If selenography is an eponym, are gods people?
is Santa Claus (aka Kris Kringle, father chrismas,etc) a person?
is a person only someone that we have proof once lived and died?(so do Adam and Eve (or other mythical/traditional 'first people") lose personhood?
We might not believe in Zeus, or Jupitor, or Jove or Mars, but at one point people did. they considered their gods real.
Now, if we discussed religion, we could discus did they consider their gods "people" (but we don't discuss religion, not even ancient ones) but, for the purposes of language, i think we can accept ancient gods as people!

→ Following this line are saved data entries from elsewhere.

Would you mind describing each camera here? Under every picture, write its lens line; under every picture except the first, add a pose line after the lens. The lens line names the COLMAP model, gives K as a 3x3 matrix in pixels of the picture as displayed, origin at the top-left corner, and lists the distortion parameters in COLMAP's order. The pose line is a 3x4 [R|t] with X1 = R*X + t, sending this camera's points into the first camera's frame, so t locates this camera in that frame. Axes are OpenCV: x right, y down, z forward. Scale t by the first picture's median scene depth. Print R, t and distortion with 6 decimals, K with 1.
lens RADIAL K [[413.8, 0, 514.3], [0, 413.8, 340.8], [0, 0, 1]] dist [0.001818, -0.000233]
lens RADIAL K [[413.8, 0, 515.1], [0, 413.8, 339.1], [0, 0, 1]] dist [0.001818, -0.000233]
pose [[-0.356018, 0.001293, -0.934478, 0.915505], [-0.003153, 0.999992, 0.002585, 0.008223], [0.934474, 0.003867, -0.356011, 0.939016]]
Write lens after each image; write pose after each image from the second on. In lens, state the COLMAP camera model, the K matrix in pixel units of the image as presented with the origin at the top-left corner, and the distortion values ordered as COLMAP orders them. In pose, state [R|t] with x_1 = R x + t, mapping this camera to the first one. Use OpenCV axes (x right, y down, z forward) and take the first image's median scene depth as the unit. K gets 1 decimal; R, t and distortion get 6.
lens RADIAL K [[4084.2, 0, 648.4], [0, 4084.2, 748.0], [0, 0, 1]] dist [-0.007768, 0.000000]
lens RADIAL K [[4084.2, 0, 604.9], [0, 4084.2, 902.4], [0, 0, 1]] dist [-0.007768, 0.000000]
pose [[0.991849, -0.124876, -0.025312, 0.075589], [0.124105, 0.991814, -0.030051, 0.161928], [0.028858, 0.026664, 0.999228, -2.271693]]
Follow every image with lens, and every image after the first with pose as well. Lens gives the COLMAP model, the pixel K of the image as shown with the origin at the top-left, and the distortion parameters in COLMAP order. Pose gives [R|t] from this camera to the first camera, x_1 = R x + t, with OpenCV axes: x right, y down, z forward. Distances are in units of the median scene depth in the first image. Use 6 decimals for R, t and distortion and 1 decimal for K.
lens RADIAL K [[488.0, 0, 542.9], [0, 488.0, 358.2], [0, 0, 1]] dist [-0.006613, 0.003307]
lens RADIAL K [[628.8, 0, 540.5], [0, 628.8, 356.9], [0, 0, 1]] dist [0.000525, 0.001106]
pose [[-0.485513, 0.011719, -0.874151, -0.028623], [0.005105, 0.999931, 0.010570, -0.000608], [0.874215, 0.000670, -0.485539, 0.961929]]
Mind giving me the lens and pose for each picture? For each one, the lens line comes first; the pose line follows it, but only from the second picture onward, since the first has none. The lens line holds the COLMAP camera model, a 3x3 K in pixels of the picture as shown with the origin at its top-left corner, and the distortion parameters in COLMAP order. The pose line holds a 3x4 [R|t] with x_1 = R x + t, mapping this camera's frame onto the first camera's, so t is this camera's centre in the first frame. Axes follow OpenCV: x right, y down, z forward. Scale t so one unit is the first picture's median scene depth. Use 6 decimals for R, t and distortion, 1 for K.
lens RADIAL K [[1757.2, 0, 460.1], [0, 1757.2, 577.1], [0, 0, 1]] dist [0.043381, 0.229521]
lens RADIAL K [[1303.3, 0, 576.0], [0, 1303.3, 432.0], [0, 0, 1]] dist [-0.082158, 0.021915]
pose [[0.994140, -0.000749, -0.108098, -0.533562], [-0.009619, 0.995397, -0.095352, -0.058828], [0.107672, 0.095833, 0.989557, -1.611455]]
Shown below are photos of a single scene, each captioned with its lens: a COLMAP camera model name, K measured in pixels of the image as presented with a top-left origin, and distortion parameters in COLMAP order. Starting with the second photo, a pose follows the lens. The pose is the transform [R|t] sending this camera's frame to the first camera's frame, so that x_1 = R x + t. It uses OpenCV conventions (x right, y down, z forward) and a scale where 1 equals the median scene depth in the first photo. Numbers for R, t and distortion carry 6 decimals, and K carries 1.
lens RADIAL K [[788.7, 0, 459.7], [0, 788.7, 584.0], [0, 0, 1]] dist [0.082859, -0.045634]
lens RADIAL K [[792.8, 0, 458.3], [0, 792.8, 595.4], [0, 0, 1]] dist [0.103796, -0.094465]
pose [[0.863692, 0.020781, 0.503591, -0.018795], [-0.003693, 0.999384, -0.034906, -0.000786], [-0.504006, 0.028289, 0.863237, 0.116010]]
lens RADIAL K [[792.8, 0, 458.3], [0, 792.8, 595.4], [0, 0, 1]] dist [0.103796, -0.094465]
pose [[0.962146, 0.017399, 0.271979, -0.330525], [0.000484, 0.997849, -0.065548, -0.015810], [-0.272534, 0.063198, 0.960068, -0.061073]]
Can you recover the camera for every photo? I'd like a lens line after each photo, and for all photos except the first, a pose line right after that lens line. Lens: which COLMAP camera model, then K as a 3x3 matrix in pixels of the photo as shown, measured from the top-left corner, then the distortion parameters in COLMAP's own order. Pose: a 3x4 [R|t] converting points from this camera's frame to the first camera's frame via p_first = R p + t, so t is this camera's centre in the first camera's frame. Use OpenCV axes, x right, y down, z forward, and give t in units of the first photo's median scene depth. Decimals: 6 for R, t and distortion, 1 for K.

Many eponyms are based on characters of fiction. Why should characters of myth or religion be excluded from being 'people'?
tempus edax rerum
Perhaps the dictionary is wrong. After all, it never talks with anyone! It's just a list of words, and it doesn't know how to use them, just define them. Hence: Perhaps an eponym is a word derived from the name of a . . . Personality, rather than a person. Since there is obviously room for disagreement over what a person is (factual or fiction, veracious or mythic), then with "Personality", why that takes us a step away, and possibly "above" mere persons, to an ultimate (or more ultimate, possibly even most ultimate) Source, at which there ought be no quibbling over actuality or potentiality, just - absolute - Personality.